*** Opening SUPPLIED ENTRIES ***

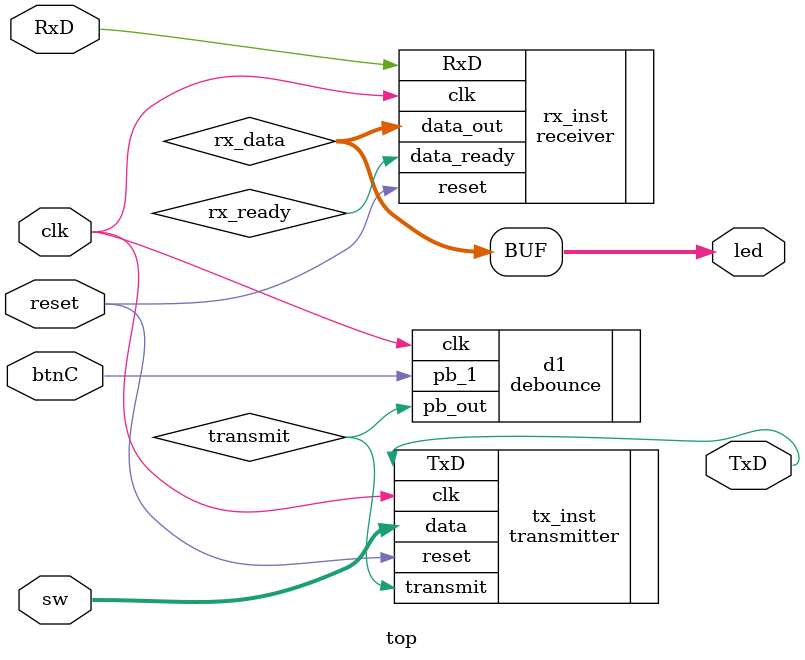
<source format=v>
module top (
    input clk,
    input reset,
    input btnC,
    input [7:0] sw,
    input RxD,
    output TxD,
    output [7:0] led
);

wire transmit;

debounce d1(
.pb_1(btnC),
.clk(clk),
.pb_out(transmit));

    wire [7:0] rx_data;
    wire rx_ready;

    transmitter tx_inst (
        .clk(clk),
        .reset(reset),
        .transmit(transmit),
        .data(sw),
        .TxD(TxD)
    );

    receiver rx_inst (
        .clk(clk),
        .reset(reset),
        .RxD(RxD),
        .data_out(rx_data),
        .data_ready(rx_ready)
    );

    assign led = rx_data;
endmodule
</source>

*** Closing SUPPLIED ENTRIES ***

EXERCISE OBJECTIVE
Report each line of the records that holds the word "wire".

SOLVED PROBLEM
wire transmit;
    wire [7:0] rx_data;
    wire rx_ready;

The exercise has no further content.